ただこの間、金融機関は漫然と待っていたわけでない。決算書提出が遅れた企業の過年度決算の見直しを進めており、UNITHINXの取引行も例外ではなかった。
その見直しの中で、ある金融機関が預金残高の不自然な動きに着目した。調べを進めていくと、取引先からの入金のはずがUNITHINXの別の取引行から振り込まれていたケースも判明した。
遅れて提出された2020年4月期の決算書は、前年13億円以上あった売上高が、9億円に急減し、営業利益や経常利益、最終利益はそろって1億円を超える大幅赤字という惨状だった。」
金融機関には、それぞれ(科目)明細書がバラバラな決算書が提出されていたようです。
「取材を進める中で、複数の関係先に提出された2020年4月期の決算書を入手した。貸借対照表・損益計算書・株主変動計算書は、各提出先とも同じものだった。ところが、附属明細書の預金と借入金明細はまったく異なっていた。
金融機関Aに出された附属明細書では、A・B・C・D・E……と取引金融機関名が記載されているが、金融機関BではB・C・D・E……と続き、金融機関Aの名前がない。別の金融機関でも、金融機関AやBに提出された明細表にない金融機関の名前が記載されていた。
結局、複数の決算書を見ると、同一の明細書は何ひとつ確認できない。ただ、預金と借入金のそれぞれの合計金額はどれも同じ。突き合わせると明らかに信ぴょう性を欠く決算書だった。」
取引している金融機関の数がものすごく多かったそうです。借入金の残高も急増していました。

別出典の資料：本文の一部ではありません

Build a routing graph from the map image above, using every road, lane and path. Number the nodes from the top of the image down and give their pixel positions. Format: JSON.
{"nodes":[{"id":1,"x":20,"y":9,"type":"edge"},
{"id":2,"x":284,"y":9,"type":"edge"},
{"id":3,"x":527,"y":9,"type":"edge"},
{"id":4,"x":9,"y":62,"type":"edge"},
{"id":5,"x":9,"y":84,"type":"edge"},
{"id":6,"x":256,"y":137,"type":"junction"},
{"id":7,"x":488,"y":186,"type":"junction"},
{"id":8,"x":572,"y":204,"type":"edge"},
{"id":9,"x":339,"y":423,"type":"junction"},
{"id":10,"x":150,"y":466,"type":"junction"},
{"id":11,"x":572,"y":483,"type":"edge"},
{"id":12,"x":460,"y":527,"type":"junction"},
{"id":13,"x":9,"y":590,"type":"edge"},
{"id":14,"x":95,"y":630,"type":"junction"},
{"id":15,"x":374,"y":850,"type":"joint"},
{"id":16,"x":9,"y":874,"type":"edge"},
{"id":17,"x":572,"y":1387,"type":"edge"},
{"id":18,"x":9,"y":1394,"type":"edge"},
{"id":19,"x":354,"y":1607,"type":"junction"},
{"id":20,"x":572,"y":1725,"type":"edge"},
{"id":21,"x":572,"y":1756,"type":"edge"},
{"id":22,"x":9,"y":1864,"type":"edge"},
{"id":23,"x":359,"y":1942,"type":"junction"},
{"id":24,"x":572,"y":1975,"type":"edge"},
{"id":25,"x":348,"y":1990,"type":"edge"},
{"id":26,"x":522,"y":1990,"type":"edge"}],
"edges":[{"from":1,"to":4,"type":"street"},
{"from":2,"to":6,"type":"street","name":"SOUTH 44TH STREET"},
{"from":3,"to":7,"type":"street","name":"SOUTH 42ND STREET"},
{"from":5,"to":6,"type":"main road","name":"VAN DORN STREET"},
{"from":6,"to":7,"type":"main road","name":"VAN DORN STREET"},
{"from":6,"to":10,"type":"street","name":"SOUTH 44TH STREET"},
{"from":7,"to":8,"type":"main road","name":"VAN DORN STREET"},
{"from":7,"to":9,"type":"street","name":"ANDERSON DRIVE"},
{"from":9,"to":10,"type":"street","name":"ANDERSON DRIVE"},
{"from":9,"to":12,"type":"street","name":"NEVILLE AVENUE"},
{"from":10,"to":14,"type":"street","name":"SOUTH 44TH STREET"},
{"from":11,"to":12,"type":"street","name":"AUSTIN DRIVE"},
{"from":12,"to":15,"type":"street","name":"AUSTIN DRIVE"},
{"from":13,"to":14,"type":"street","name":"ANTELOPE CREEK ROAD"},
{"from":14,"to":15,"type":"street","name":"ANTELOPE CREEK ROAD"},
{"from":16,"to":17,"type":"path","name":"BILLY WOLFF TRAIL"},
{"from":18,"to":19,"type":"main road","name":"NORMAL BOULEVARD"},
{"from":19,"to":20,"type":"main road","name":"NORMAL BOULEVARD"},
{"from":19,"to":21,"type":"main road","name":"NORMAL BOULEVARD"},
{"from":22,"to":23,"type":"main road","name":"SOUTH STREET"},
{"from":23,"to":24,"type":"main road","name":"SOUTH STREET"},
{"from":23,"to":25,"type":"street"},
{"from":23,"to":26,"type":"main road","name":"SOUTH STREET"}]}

「中小企業の場合、金融機関との取引は普通3~5行程度だ。多くの金融機関と取引をすれば、社内の事務手続きは非効率で仕方がない。
ところがUNITHINXの取引金融機関は、約20行あった。しかも、都内の金融機関だけでなく、中部や四国などの地方銀行・第二地銀の名前がズラリと並ぶ。コロナ資金もこうした金融機関を窓口に調達していた。
UNITHINXは2019年4月期まで順調に業績を伸ばし、金融機関からの借入金は2019年4月期の約6億円から、2020年同期は約2.6倍に急増した。その裏には実権者のX氏の動きが関わっている。」
記事で粉飾決算といっているのは、普通の意味とはちょっと違って、他の金融機関からの借入資金を、営業上の入金であるかのように金融機関をだましていたということを指しているようです。
そのような資金操作は見抜かれてしまいましたが、それとは別にBSの資産側で問題が発覚しました。
「UNITHINXは2020年4月期で、金融機関から預金・借入金の操作を見抜かれた。それとは別に、貸借対照表に計上された4億円以上の仮払金も違和感を放っていた。...
2020年4月期の決算書で仮払金の金額が大きかったため、金融機関がX氏に説明を求めると、インドのアイドルグループに投資したことを明らかにした。関係者によると、このアイドルグループは今後活動を開始する予定で、インドの大手財閥グループともつながりがあり、投資は心配ないとX氏は説明していたという。」
この仮払金については、仮払金という科目での表示が正しいかどうかは別として、それだけで粉飾とはいえないでしょう、もちろん中身は精査して資産性があるのか判断する必要があり、また、銀行をだましていたとすれば大問題ですが...。